YOUR OBJECTIVE
In the material below, find the line containing "Unclear or Messy Commit History" and the line containing "name, count, region.". Output those two lines and all lines between them exactly, without pictures.
DATA TO USE Block Start
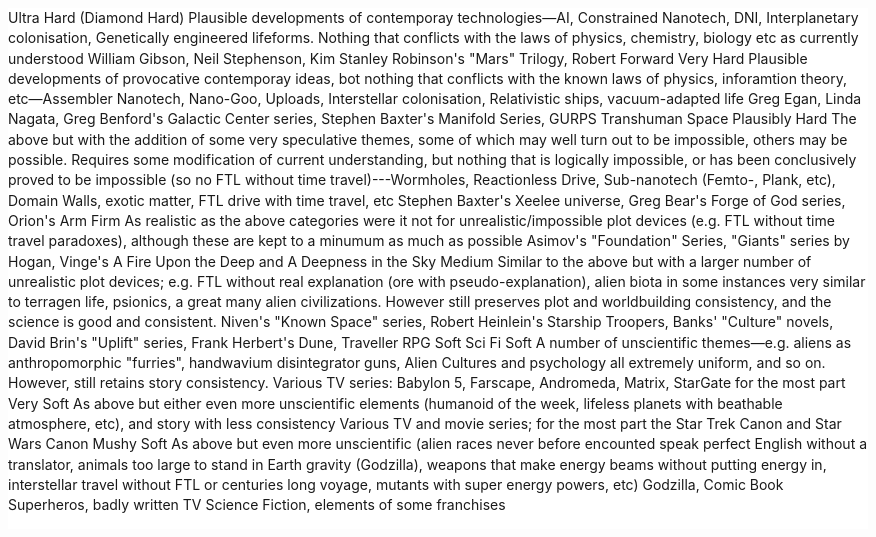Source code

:   <td >Ultra Hard (Diamond Hard)</td>
  <td >Plausible developments of contemporay technologies&mdash;AI, Constrained Nanotech, DNI, Interplanetary colonisation, Genetically engineered lifeforms. Nothing that conflicts with the laws of physics, chemistry, biology etc as currently understood</td>
  <td >William Gibson, Neil Stephenson, Kim Stanley Robinson's "Mars" Trilogy, Robert Forward</td>
</tr>
<tr>
  <td >Very Hard</td>
  <td >Plausible developments of provocative contemporay ideas, bot nothing that conflicts with the known laws of physics, inforamtion theory, etc&mdash;Assembler Nanotech, Nano-Goo, Uploads, Interstellar colonisation, Relativistic ships, vacuum-adapted life</td>
  <td >Greg Egan, Linda Nagata, Greg Benford's Galactic Center series, Stephen Baxter's Manifold Series, GURPS Transhuman Space</td>
</tr>
<tr>
  <td >Plausibly Hard</td>
  <td >The above but with the addition of some very speculative themes, some of which may well turn out to be impossible, others may be possible. Requires some modification of current understanding, but nothing that is logically impossible, or has been conclusively proved to be impossible (so no FTL without time travel)---Wormholes, Reactionless Drive, Sub-nanotech (Femto-, Plank, etc), Domain Walls, exotic matter, FTL drive with time travel, etc</td>
  <td >Stephen Baxter's Xeelee universe, Greg Bear's Forge of God series, Orion's Arm</td>
</tr>
<tr>
  <td >Firm</td>
  <td >As realistic as the above categories were it not for unrealistic/impossible plot devices (e.g. FTL without time travel paradoxes), although these are kept to a minumum as much as possible</td>
  <td >Asimov's "Foundation" Series, "Giants" series by Hogan, Vinge's A Fire Upon the Deep and A Deepness in the Sky</td>
</tr>
<tr>
  <td >Medium</td>
  <td >Similar to the above but with a larger number of unrealistic plot devices; e.g. FTL without real explanation (ore with pseudo-explanation), alien biota in some instances very similar to terragen life, psionics, a great many alien civilizations. However still preserves plot and worldbuilding consistency, and the science is good and consistent.</td>
  <td >Niven's "Known Space" series, Robert Heinlein's Starship Troopers, Banks' "Culture" novels, David Brin's "Uplift" series, Frank Herbert's Dune, Traveller RPG</td>
</tr>
<tr>
  <td rowspan=3 valign=center>Soft Sci Fi</td>
  <td >Soft</td>
  <td >A number of unscientific themes&mdash;e.g. aliens as anthropomorphic "furries", handwavium disintegrator guns, Alien Cultures and psychology all extremely uniform, and so on. However, still retains story consistency.</td>
  <td >Various TV series: Babylon 5, Farscape, Andromeda, Matrix, StarGate for the most part</td>
</tr>
<tr>
  <td >Very Soft</td>
  <td >As above but either even more unscientific elements (humanoid of the week, lifeless planets with beathable atmosphere, etc), and story with less consistency</td>
  <td >Various TV and movie series; for the most part the Star Trek Canon and Star Wars Canon</td>
</tr>
<tr>
  <td >Mushy Soft</td>
  <td >As above but even more unscientific (alien races never before encounted speak perfect English without a translator, animals too large to stand in Earth gravity (Godzilla), weapons that make energy beams without putting energy in, interstellar travel without FTL or centuries long voyage, mutants with super energy powers, etc)</td>
  <td >Godzilla, Comic Book Superheros, badly written TV Science Fiction, elements of some franchises</td><table class='table'>
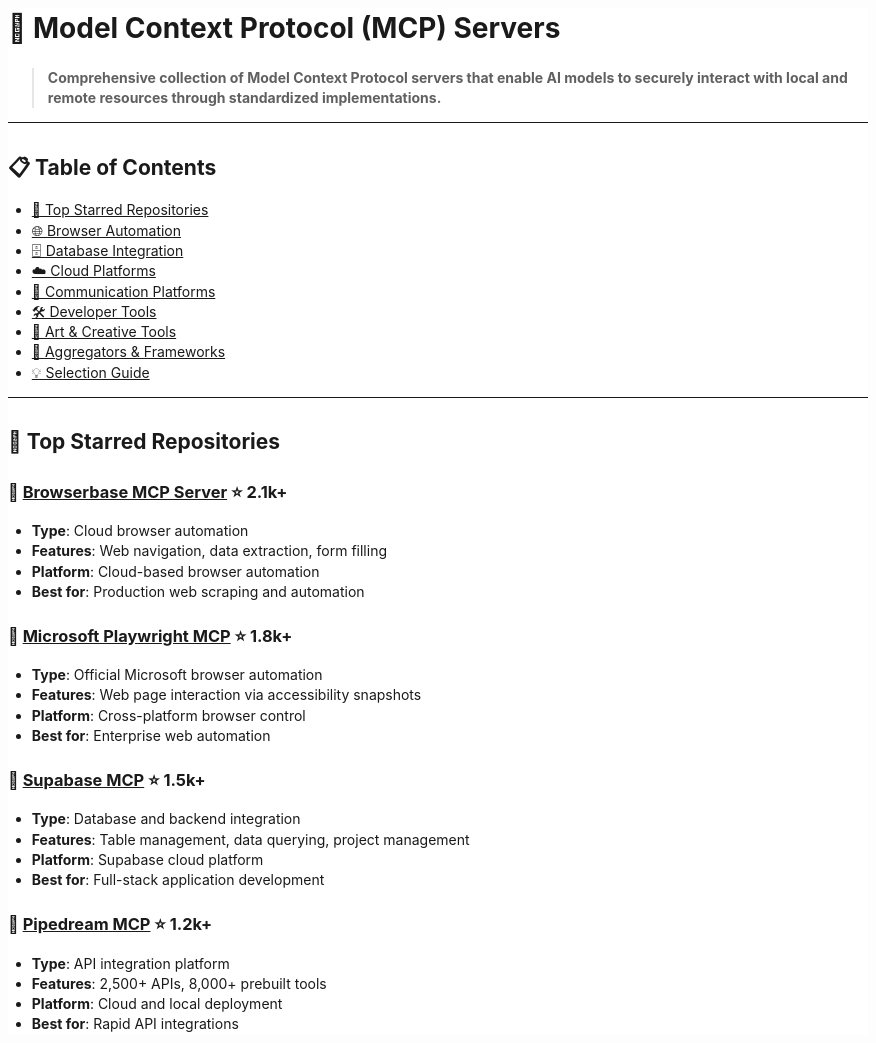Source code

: # 🔌 Model Context Protocol (MCP) Servers

> **Comprehensive collection of Model Context Protocol servers that enable AI models to securely interact with local and remote resources through standardized implementations.**

---

## 📋 **Table of Contents**
- [🌟 Top Starred Repositories](#-top-starred-repositories)
- [🌐 Browser Automation](#-browser-automation)
- [🗄️ Database Integration](#️-database-integration)
- [☁️ Cloud Platforms](#️-cloud-platforms)
- [💬 Communication Platforms](#-communication-platforms)
- [🛠️ Developer Tools](#️-developer-tools)
- [🎨 Art & Creative Tools](#-art--creative-tools)
- [🔧 Aggregators & Frameworks](#-aggregators--frameworks)
- [💡 Selection Guide](#-selection-guide)

---

## 🌟 **Top Starred Repositories**

### 🔷 [Browserbase MCP Server](https://github.com/browserbase/mcp-server-browserbase) ⭐ 2.1k+
- **Type**: Cloud browser automation
- **Features**: Web navigation, data extraction, form filling
- **Platform**: Cloud-based browser automation
- **Best for**: Production web scraping and automation

### 🔷 [Microsoft Playwright MCP](https://github.com/microsoft/playwright-mcp) ⭐ 1.8k+
- **Type**: Official Microsoft browser automation
- **Features**: Web page interaction via accessibility snapshots
- **Platform**: Cross-platform browser control
- **Best for**: Enterprise web automation

### 🔷 [Supabase MCP](https://github.com/supabase-community/supabase-mcp) ⭐ 1.5k+
- **Type**: Database and backend integration
- **Features**: Table management, data querying, project management
- **Platform**: Supabase cloud platform
- **Best for**: Full-stack application development

### 🔷 [Pipedream MCP](https://github.com/PipedreamHQ/pipedream) ⭐ 1.2k+
- **Type**: API integration platform
- **Features**: 2,500+ APIs, 8,000+ prebuilt tools
- **Platform**: Cloud and local deployment
- **Best for**: Rapid API integrations
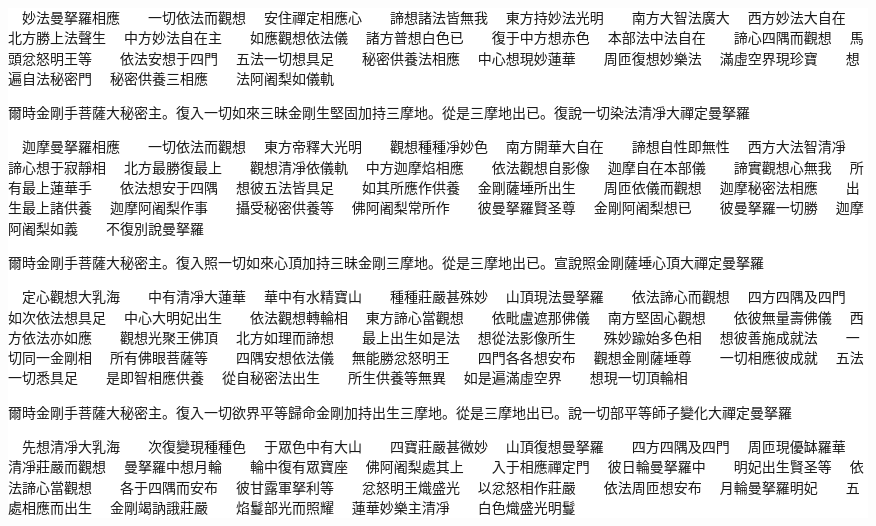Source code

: 　妙法曼拏羅相應　　一切依法而觀想
　安住禪定相應心　　諦想諸法皆無我
　東方持妙法光明　　南方大智法廣大
　西方妙法大自在　　北方勝上法聲生
　中方妙法自在主　　如應觀想依法儀
　諸方普想白色已　　復于中方想赤色
　本部法中法自在　　諦心四隅而觀想
　馬頭忿怒明王等　　依法安想于四門
　五法一切想具足　　秘密供養法相應
　中心想現妙蓮華　　周匝復想妙樂法
　滿虛空界現珍寶　　想遍自法秘密門
　秘密供養三相應　　法阿阇梨如儀軌　

爾時金剛手菩薩大秘密主。復入一切如來三昧金剛生堅固加持三摩地。從是三摩地出已。復說一切染法清凈大禪定曼拏羅

　迦摩曼拏羅相應　　一切依法而觀想
　東方帝釋大光明　　觀想種種凈妙色
　南方開華大自在　　諦想自性即無性
　西方大法智清凈　　諦心想于寂靜相
　北方最勝復最上　　觀想清凈依儀軌
　中方迦摩焰相應　　依法觀想自影像
　迦摩自在本部儀　　諦實觀想心無我
　所有最上蓮華手　　依法想安于四隅
　想彼五法皆具足　　如其所應作供養
　金剛薩埵所出生　　周匝依儀而觀想
　迦摩秘密法相應　　出生最上諸供養
　迦摩阿阇梨作事　　攝受秘密供養等
　佛阿阇梨常所作　　彼曼拏羅賢圣尊
　金剛阿阇梨想已　　彼曼拏羅一切勝
　迦摩阿阇梨如義　　不復別說曼拏羅　

爾時金剛手菩薩大秘密主。復入照一切如來心頂加持三昧金剛三摩地。從是三摩地出已。宣說照金剛薩埵心頂大禪定曼拏羅

　定心觀想大乳海　　中有清凈大蓮華
　華中有水精寶山　　種種莊嚴甚殊妙
　山頂現法曼拏羅　　依法諦心而觀想
　四方四隅及四門　　如次依法想具足
　中心大明妃出生　　依法觀想轉輪相
　東方諦心當觀想　　依毗盧遮那佛儀
　南方堅固心觀想　　依彼無量壽佛儀
　西方依法亦如應　　觀想光聚王佛頂
　北方如理而諦想　　最上出生如是法
　想從法影像所生　　殊妙踰始多色相
　想彼善施成就法　　一切同一金剛相
　所有佛眼菩薩等　　四隅安想依法儀
　無能勝忿怒明王　　四門各各想安布
　觀想金剛薩埵尊　　一切相應彼成就
　五法一切悉具足　　是即智相應供養
　從自秘密法出生　　所生供養等無異
　如是遍滿虛空界　　想現一切頂輪相　

爾時金剛手菩薩大秘密主。復入一切欲界平等歸命金剛加持出生三摩地。從是三摩地出已。說一切部平等師子變化大禪定曼拏羅

　先想清凈大乳海　　次復變現種種色
　于眾色中有大山　　四寶莊嚴甚微妙
　山頂復想曼拏羅　　四方四隅及四門
　周匝現優缽羅華　　清凈莊嚴而觀想
　曼拏羅中想月輪　　輪中復有眾寶座
　佛阿阇梨處其上　　入于相應禪定門
　彼日輪曼拏羅中　　明妃出生賢圣等
　依法諦心當觀想　　各于四隅而安布
　彼甘露軍拏利等　　忿怒明王熾盛光
　以忿怒相作莊嚴　　依法周匝想安布
　月輪曼拏羅明妃　　五處相應而出生
　金剛竭訥誐莊嚴　　焰鬘部光而照耀
　蓮華妙樂主清凈　　白色熾盛光明鬘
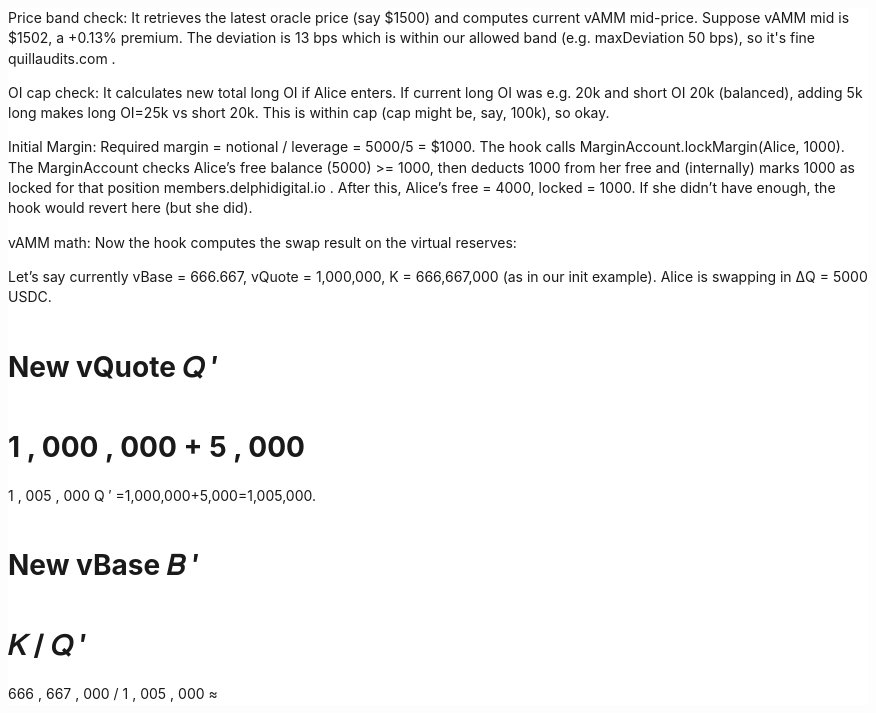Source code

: Price band check: It retrieves the latest oracle price (say $1500) and computes current vAMM mid-price. Suppose vAMM mid is $1502, a +0.13% premium. The deviation is 13 bps which is within our allowed band (e.g. maxDeviation 50 bps), so it's fine
quillaudits.com
.

OI cap check: It calculates new total long OI if Alice enters. If current long OI was e.g. 20k and short OI 20k (balanced), adding 5k long makes long OI=25k vs short 20k. This is within cap (cap might be, say, 100k), so okay.

Initial Margin: Required margin = notional / leverage = 5000/5 = $1000. The hook calls MarginAccount.lockMargin(Alice, 1000). The MarginAccount checks Alice’s free balance (5000) >= 1000, then deducts 1000 from her free and (internally) marks 1000 as locked for that position
members.delphidigital.io
. After this, Alice’s free = 4000, locked = 1000. If she didn’t have enough, the hook would revert here (but she did).

vAMM math: Now the hook computes the swap result on the virtual reserves:

Let’s say currently vBase = 666.667, vQuote = 1,000,000, K = 666,667,000 (as in our init example). Alice is swapping in ΔQ = 5000 USDC.

New vQuote 
𝑄
′
=
1
,
000
,
000
+
5
,
000
=
1
,
005
,
000
Q
′
=1,000,000+5,000=1,005,000.

New vBase 
𝐵
′
=
𝐾
/
𝑄
′
=
666
,
667
,
000
/
1
,
005
,
000
≈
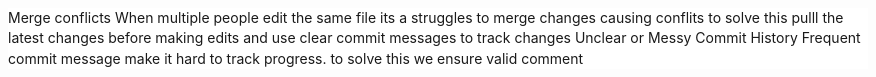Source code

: Merge conflicts
      When multiple people edit the same file its a struggles to merge changes causing conflits
      to solve this pulll the latest changes before making edits and use clear commit messages to track changes
Unclear or Messy Commit History
      Frequent commit message make it hard to track progress.
      to solve this we ensure valid comment


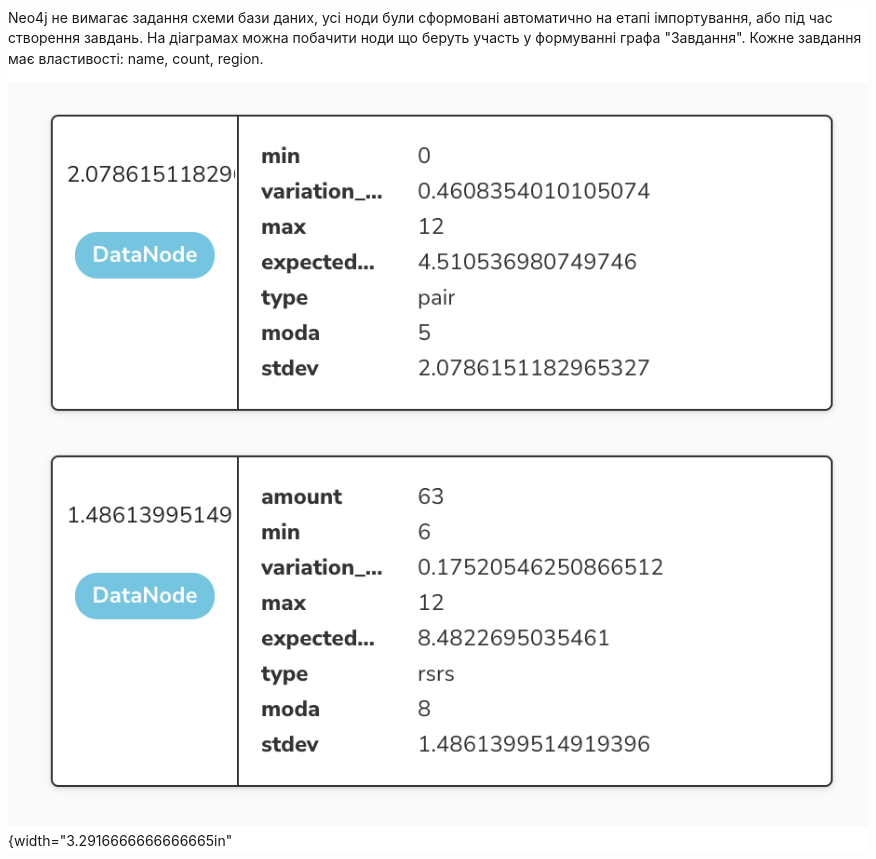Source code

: Neo4j не вимагає задання схеми бази даних, усі ноди були сформовані
автоматично на етапі імпортування, або під час створення завдань. На
діаграмах можна побачити ноди що беруть участь у формуванні графа
"Завдання". Кожне завдання має властивості: name, count, region.

![](./media/media/image3.png){width="3.2916666666666665in"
DATA TO USE Block End
SOLVED EXERCISE
Unclear or Messy Commit History
      Frequent commit message make it hard to track progress.
      to solve this we ensure valid comment


Source code

: Neo4j не вимагає задання схеми бази даних, усі ноди були сформовані
автоматично на етапі імпортування, або під час створення завдань. На
діаграмах можна побачити ноди що беруть участь у формуванні графа
"Завдання". Кожне завдання має властивості: name, count, region.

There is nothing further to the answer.